Affiliations: Department of Thoracic Surgery, Zhejiang Cancer Hospital, Hangzhou 310022, Zhejiang, China
Correspondence:
[*]
Corresponding author: Jian-Qiang Li, Department of Thoracic Surgery, Zhejiang Cancer Hospital, No 38, Banshan Bridge Guangji Road, Gongshu District, Hangzhou 310022, Zhejiang, China. Tel.: +86 0571 88128051; E-mail:[email protected]
Abstract: We aimed to study the effect of PIM1 gene
silencing on the proliferation and apoptosis of human esophageal cancer cell
line Eca109. Cultured Eca109 cells were transfected with the recombinant
plasmids in mediation of Lipofectamine TM 2000 Reagent. The Eca109 cells in
logarithmic growth phase were collected and assigned into three groups: the
PIM1 siRNA group (stably transfected with PIM1-shRNA plasmids), the negative control
(NC) group (transfected with vacant plasmids), and the blank group (Eca109
cells without any transfection). The PIM1 mRNA expression was determined by
real-time quantitative polymerase chain reaction (RT-qPCR). Cell cycle was
analyzed by flow cytometry. Cell proliferation was evaluated using the Cell
Counting Kit-8 (CCK-8). Cell apoptosis was assessed by Annexin V-FITC/PI
double-staining and TUNEL assays. The PIM1 mRNA expression of Eca109 cells in the
PIM1 siRNA group was significantly lower than that in the NC and blank groups.

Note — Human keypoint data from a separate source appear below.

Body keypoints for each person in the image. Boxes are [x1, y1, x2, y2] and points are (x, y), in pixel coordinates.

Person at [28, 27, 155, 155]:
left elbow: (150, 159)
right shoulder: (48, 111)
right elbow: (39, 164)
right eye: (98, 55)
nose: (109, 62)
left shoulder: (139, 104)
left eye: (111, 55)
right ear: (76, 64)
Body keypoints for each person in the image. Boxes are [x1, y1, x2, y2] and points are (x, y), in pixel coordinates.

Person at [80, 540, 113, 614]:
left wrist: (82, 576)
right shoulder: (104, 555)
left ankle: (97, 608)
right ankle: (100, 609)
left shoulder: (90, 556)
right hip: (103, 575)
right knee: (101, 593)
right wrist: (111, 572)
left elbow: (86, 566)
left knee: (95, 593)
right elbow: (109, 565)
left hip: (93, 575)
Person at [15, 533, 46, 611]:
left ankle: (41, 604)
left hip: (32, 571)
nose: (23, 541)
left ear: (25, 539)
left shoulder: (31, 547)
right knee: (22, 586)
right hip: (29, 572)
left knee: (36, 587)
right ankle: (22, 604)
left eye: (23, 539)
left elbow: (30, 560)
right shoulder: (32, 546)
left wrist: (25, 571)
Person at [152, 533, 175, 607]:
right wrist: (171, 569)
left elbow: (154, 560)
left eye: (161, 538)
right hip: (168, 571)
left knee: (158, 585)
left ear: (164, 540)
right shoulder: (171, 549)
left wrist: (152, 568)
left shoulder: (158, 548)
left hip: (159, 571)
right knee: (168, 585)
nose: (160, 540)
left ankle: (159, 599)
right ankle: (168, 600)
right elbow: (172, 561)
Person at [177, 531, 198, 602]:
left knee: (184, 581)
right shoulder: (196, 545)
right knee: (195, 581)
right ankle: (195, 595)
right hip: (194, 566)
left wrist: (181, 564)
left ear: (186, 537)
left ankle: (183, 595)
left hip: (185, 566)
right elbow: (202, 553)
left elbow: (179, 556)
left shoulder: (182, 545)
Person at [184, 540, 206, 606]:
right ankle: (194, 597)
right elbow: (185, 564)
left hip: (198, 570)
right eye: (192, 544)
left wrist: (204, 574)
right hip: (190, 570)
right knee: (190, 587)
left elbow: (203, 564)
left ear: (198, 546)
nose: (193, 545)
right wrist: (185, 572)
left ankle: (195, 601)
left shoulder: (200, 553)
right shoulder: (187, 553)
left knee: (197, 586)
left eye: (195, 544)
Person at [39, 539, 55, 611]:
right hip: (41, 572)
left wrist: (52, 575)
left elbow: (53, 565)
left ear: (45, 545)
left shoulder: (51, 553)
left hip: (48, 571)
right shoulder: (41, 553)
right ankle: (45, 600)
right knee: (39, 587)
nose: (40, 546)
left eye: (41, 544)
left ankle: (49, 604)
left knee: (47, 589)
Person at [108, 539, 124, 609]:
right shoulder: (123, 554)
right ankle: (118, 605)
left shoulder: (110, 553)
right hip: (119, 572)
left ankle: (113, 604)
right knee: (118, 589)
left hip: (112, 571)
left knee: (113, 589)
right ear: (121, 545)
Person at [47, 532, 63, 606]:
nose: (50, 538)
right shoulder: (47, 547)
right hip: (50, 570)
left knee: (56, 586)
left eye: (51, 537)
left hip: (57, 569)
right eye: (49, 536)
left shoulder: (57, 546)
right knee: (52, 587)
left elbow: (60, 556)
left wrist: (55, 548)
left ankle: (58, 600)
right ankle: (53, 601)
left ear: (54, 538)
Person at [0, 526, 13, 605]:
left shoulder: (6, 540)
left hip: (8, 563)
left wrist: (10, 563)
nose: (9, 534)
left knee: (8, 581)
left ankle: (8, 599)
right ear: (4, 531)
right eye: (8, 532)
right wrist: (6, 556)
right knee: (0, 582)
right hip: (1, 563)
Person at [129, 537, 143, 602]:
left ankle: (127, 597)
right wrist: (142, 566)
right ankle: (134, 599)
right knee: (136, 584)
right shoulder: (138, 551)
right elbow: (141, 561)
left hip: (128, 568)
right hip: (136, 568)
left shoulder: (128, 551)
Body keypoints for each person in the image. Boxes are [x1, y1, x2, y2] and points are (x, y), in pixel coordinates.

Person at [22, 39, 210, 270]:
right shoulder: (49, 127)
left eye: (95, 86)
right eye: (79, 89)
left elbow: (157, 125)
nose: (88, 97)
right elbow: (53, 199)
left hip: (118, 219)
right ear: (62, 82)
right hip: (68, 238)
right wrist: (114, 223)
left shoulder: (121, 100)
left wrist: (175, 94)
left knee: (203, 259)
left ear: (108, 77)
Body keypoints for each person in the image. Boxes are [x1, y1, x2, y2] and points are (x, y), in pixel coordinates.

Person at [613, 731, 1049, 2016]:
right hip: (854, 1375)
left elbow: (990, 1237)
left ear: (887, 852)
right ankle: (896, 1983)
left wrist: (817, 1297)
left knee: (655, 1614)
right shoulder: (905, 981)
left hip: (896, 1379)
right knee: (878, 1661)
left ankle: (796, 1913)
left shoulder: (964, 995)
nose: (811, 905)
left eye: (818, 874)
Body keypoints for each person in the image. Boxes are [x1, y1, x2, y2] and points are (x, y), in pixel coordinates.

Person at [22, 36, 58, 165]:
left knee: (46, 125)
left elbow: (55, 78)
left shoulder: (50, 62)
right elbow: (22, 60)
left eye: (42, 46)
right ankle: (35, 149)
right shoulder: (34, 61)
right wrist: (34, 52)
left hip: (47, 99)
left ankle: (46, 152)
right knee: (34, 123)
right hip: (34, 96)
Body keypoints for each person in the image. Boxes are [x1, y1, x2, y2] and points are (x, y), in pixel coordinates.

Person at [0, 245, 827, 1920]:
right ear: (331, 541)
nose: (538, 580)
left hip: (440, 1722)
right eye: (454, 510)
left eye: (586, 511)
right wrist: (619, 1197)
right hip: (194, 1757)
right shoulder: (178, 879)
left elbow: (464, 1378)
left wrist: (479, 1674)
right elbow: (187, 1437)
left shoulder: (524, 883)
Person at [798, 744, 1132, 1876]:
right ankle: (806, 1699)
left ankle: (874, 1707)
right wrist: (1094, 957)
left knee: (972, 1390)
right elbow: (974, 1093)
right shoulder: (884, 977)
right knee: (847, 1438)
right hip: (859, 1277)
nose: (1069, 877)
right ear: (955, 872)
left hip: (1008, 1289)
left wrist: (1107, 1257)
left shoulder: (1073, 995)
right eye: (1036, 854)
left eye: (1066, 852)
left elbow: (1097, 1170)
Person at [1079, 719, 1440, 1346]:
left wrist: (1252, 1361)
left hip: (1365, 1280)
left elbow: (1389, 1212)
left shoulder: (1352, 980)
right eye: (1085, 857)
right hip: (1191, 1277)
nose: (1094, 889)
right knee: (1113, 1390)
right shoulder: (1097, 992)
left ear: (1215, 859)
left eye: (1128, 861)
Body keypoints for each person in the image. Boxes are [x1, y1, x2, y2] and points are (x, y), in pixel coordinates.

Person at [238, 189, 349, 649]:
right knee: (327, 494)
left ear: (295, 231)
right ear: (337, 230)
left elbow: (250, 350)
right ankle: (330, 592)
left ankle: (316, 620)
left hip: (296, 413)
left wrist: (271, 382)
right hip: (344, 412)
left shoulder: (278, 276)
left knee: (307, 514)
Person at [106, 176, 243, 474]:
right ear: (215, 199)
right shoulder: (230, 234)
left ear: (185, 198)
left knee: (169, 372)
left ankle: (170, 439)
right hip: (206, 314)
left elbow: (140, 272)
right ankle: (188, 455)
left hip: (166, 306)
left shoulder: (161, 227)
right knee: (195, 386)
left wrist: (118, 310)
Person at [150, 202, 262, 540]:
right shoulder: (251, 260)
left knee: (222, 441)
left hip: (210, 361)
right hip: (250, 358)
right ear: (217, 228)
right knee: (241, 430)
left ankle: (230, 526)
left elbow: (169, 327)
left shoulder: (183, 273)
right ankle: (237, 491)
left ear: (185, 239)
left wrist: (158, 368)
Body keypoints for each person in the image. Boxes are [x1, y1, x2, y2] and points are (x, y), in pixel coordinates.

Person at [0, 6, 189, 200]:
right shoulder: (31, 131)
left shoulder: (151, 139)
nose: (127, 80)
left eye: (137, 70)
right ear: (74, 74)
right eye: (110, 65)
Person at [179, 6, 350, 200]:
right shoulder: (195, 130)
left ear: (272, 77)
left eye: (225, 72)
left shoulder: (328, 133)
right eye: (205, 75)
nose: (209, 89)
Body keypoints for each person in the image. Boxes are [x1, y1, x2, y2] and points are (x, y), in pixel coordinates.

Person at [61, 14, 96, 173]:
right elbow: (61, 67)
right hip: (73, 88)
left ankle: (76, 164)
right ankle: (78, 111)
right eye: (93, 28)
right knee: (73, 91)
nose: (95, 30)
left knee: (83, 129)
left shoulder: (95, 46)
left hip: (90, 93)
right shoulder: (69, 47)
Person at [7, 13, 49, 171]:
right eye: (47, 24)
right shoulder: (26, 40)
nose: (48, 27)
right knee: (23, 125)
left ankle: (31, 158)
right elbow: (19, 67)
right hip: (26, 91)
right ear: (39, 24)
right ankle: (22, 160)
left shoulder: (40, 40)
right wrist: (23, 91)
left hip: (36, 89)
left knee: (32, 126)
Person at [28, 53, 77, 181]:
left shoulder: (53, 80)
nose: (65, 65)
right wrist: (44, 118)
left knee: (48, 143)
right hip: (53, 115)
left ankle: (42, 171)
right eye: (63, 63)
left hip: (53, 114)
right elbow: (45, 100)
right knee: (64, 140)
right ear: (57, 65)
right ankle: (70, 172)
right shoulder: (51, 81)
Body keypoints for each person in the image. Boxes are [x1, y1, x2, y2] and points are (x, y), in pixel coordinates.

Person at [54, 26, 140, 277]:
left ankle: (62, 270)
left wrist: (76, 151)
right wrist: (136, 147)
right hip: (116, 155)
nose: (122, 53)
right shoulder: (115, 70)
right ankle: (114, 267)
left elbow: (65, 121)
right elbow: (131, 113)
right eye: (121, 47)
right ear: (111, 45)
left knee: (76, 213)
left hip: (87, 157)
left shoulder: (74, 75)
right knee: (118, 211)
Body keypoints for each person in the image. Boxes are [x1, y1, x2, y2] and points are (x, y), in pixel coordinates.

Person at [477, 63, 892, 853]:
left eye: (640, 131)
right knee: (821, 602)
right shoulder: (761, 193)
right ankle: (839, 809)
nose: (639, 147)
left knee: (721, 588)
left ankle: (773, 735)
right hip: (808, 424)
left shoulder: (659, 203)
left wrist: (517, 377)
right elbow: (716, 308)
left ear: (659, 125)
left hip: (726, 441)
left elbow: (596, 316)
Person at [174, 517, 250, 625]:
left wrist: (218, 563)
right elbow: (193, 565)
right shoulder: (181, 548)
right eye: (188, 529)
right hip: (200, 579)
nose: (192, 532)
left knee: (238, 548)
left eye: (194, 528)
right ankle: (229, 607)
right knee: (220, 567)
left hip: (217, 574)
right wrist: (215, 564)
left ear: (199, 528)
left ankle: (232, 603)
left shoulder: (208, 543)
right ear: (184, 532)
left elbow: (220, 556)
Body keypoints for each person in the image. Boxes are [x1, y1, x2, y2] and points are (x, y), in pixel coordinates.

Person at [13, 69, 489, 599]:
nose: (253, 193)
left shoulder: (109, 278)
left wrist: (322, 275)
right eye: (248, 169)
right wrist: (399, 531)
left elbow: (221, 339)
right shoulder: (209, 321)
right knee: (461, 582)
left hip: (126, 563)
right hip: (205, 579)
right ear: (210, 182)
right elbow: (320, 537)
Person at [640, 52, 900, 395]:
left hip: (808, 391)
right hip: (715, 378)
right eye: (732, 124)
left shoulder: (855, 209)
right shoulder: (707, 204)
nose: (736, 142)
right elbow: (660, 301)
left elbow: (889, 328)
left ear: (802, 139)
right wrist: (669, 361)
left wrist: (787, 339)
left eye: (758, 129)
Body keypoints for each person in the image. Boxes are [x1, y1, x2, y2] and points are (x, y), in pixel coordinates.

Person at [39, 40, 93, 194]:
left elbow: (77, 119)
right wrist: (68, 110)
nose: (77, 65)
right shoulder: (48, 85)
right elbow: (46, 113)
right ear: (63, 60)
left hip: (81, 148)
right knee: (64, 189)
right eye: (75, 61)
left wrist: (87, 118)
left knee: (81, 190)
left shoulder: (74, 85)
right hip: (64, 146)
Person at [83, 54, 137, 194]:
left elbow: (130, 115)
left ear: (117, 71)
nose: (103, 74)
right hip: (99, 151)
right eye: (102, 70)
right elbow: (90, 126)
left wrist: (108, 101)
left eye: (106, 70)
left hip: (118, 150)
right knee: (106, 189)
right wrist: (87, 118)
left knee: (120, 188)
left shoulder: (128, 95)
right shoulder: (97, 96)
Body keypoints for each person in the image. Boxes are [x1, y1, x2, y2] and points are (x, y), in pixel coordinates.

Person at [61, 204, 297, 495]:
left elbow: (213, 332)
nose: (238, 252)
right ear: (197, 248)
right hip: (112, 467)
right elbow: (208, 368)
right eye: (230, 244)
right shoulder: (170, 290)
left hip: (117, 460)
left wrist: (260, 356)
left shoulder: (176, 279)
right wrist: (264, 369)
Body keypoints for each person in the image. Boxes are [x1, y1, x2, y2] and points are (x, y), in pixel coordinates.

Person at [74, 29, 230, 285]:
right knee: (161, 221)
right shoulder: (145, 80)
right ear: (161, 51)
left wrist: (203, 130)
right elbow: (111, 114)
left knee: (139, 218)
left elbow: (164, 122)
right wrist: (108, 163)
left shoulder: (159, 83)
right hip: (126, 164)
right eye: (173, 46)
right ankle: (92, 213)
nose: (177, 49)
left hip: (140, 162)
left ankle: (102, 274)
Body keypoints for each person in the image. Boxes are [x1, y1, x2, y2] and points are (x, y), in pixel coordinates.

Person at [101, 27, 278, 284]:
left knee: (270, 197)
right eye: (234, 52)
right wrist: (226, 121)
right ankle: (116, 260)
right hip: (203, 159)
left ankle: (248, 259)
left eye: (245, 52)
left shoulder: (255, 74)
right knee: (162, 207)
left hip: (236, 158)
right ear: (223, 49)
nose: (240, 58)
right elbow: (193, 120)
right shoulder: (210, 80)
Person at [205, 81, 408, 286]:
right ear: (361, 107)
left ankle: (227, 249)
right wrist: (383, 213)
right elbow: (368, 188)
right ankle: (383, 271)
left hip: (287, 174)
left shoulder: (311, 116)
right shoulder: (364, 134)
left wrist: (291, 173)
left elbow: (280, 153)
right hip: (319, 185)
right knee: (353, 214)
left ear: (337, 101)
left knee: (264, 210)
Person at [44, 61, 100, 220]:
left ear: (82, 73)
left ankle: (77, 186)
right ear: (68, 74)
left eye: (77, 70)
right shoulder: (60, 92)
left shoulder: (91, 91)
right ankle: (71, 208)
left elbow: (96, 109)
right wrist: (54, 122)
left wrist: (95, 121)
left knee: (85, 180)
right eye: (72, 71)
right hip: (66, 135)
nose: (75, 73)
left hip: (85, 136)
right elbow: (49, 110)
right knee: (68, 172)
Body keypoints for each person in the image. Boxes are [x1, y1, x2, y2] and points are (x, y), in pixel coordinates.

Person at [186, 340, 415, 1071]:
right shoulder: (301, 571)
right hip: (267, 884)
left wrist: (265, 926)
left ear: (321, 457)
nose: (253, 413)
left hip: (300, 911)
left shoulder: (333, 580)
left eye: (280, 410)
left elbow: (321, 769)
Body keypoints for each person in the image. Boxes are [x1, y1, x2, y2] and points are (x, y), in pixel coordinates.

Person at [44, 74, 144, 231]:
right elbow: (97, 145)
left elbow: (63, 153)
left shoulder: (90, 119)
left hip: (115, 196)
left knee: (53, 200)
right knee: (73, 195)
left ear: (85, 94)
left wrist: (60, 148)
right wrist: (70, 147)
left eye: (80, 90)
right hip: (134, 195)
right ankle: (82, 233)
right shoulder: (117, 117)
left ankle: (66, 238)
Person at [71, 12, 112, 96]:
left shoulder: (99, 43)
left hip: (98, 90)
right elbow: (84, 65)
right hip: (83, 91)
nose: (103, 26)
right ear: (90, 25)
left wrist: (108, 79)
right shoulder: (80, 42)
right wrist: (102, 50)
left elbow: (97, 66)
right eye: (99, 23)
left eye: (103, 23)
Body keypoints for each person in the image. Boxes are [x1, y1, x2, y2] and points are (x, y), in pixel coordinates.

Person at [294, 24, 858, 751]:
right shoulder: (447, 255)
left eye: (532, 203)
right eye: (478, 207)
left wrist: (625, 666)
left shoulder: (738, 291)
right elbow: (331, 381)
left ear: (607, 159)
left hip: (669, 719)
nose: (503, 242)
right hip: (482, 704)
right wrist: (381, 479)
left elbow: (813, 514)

Compared with the NC and blank groups, the viability and proliferation of
the Eca109 cells in the PIM1 siRNA group were significantly decreased at 48 h,
72 h and 96 h after transfection. The cell growth inhibition rate of the
PIM1 siRNA group was higher than that of the NC and blank groups after
transfection. Furthermore, the apoptotic rate of the PIM1 siRNA group was also
higher than that of the NC and blank groups. In conclusion, our preliminary
findings suggest that PIM1 gene silencing could inhibit proliferation and
promote apoptosis of esophageal cancer cells.